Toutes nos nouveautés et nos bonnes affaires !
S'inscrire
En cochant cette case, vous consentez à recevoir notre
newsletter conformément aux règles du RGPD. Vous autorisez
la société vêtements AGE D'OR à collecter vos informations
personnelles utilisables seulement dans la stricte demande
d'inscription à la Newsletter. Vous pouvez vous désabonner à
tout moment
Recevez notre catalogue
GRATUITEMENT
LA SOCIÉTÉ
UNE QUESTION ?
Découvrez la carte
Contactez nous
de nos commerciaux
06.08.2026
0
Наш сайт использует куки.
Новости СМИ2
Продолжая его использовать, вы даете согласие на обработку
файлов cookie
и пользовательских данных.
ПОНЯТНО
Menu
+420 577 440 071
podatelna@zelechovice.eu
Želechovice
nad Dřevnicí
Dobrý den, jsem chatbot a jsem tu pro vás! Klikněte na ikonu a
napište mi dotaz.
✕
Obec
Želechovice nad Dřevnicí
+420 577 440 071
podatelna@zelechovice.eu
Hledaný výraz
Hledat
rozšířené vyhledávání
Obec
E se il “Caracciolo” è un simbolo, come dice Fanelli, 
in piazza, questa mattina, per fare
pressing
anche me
==========
What is needed: Return every line of text from each item above, unchanged and in its original order.

Response:
Toutes nos nouveautés et nos bonnes affaires !
S'inscrire
En cochant cette case, vous consentez à recevoir notre
newsletter conformément aux règles du RGPD. Vous autorisez
la société vêtements AGE D'OR à collecter vos informations
personnelles utilisables seulement dans la stricte demande
d'inscription à la Newsletter. Vous pouvez vous désabonner à
tout moment
Recevez notre catalogue
GRATUITEMENT
LA SOCIÉTÉ
UNE QUESTION ?
Découvrez la carte
Contactez nous
de nos commerciaux
06.08.2026
0
Наш сайт использует куки.
Новости СМИ2
Продолжая его использовать, вы даете согласие на обработку
файлов cookie
и пользовательских данных.
ПОНЯТНО
Menu
+420 577 440 071
podatelna@zelechovice.eu
Želechovice
nad Dřevnicí
Dobrý den, jsem chatbot a jsem tu pro vás! Klikněte na ikonu a
napište mi dotaz.
✕
Obec
Želechovice nad Dřevnicí
+420 577 440 071
podatelna@zelechovice.eu
Hledaný výraz
Hledat
rozšířené vyhledávání
Obec
E se il “Caracciolo” è un simbolo, come dice Fanelli, 
in piazza, questa mattina, per fare
pressing
anche me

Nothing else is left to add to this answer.